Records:
******************************

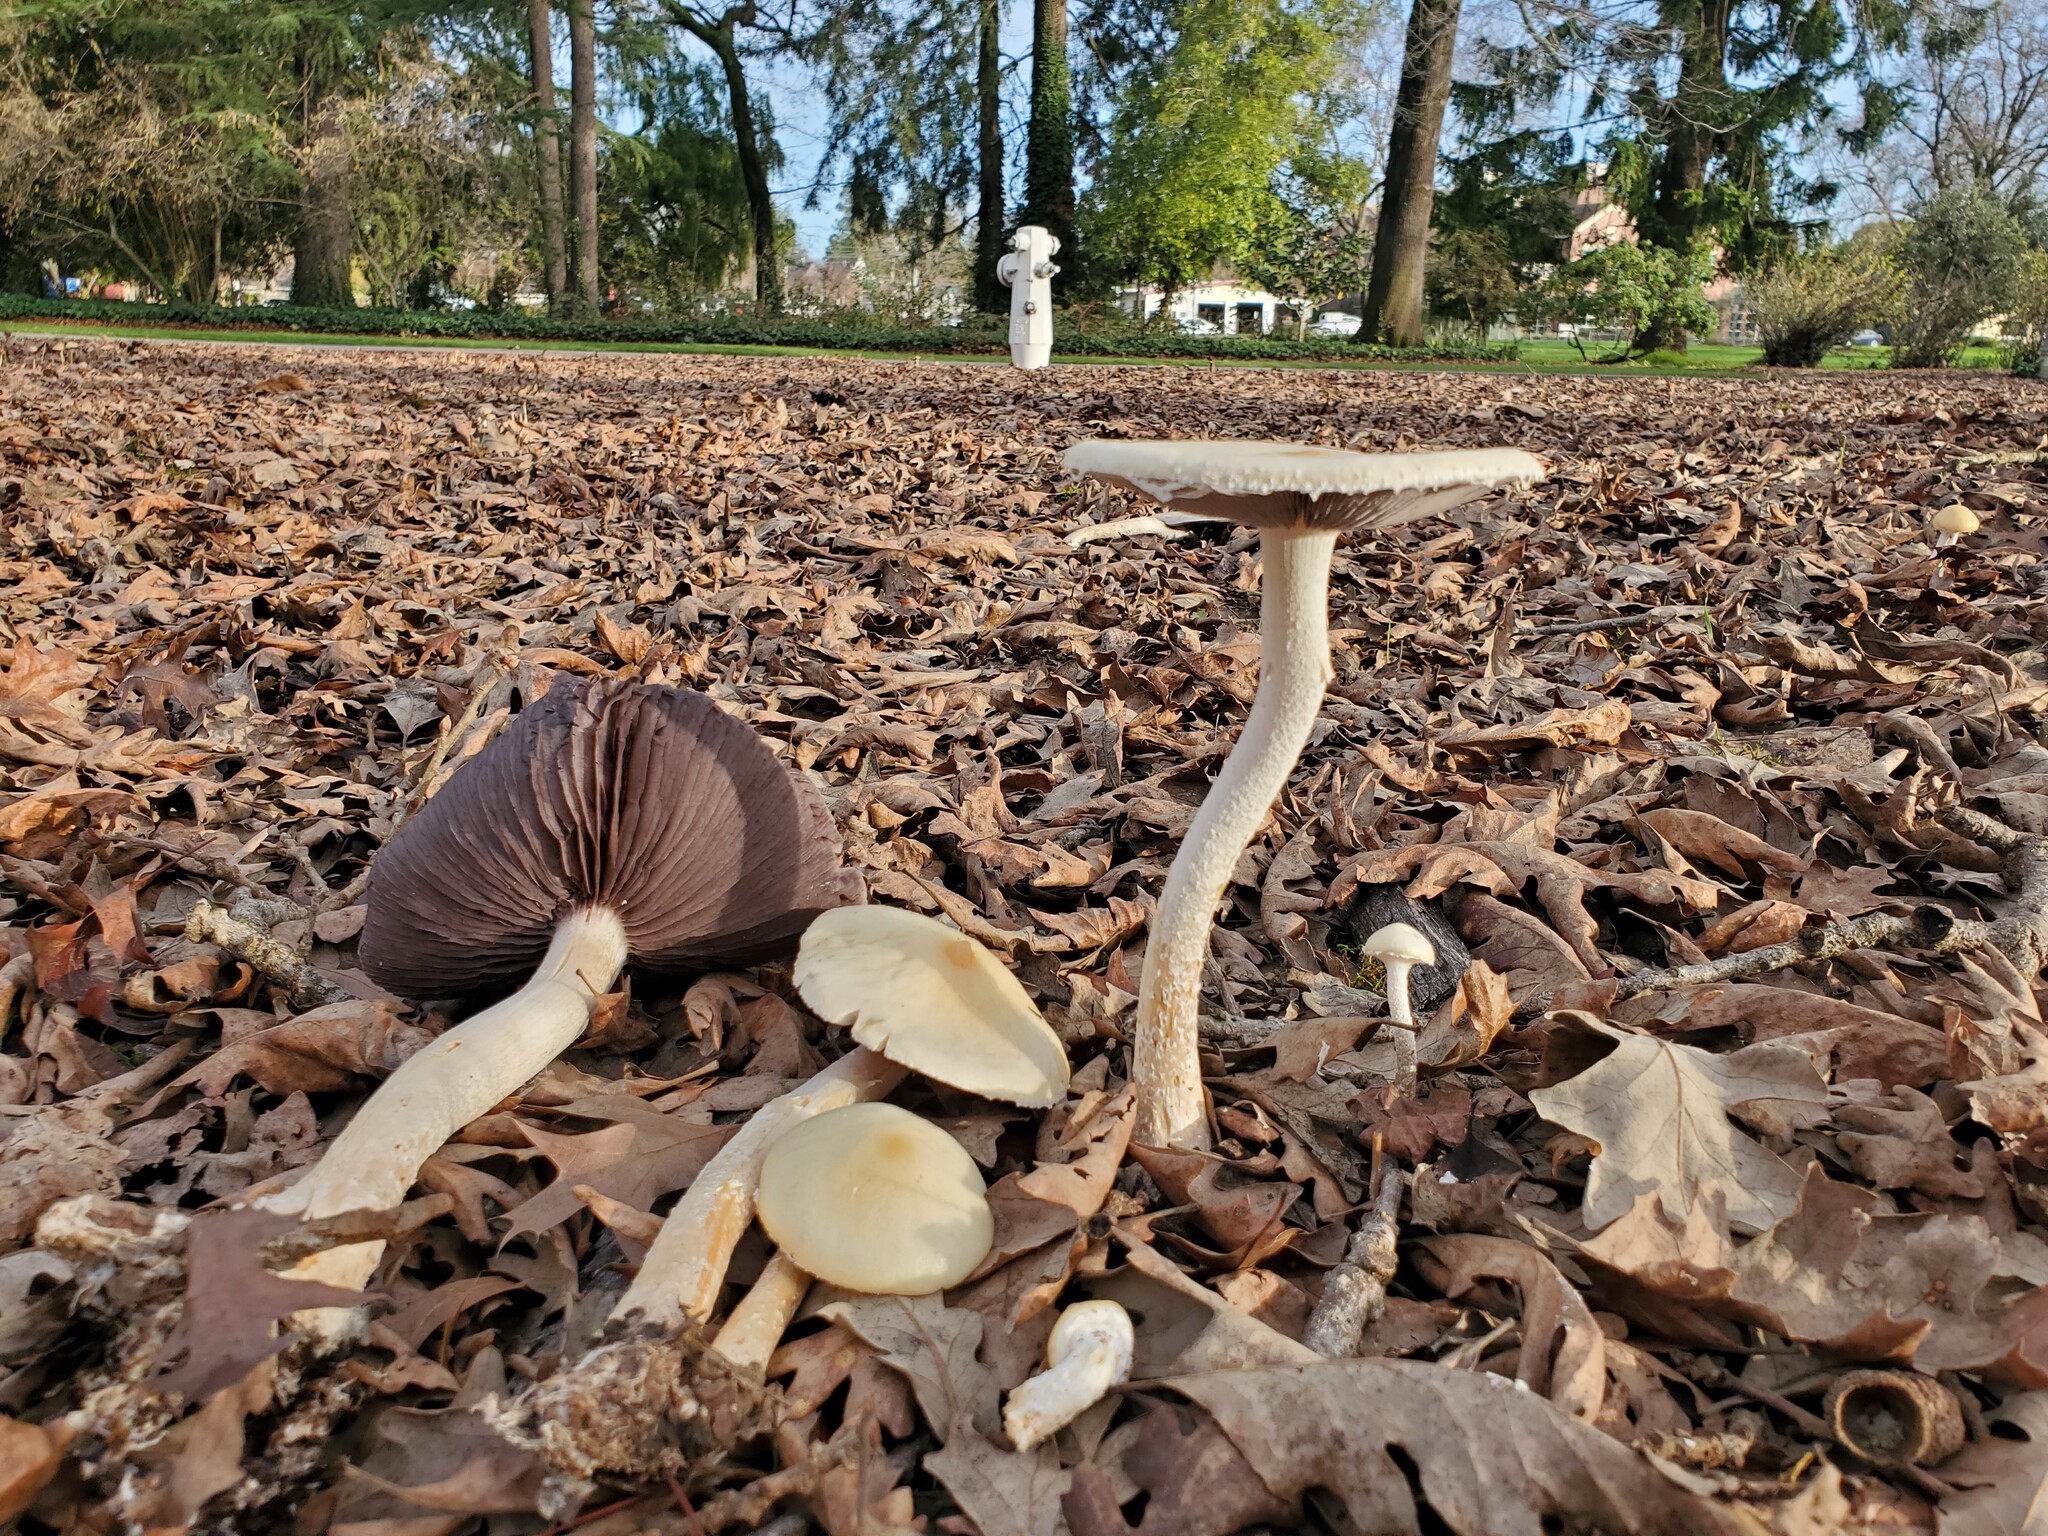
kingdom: Fungi
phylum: Basidiomycota
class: Agaricomycetes
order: Agaricales
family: Strophariaceae
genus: Stropharia
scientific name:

******************************

__Exercise aim__:
Retype the text lines of all the records above word for word, leaving out the pictures.

__Exercise result__:
kingdom: Fungi
phylum: Basidiomycota
class: Agaricomycetes
order: Agaricales
family: Strophariaceae
genus: Stropharia
scientific name:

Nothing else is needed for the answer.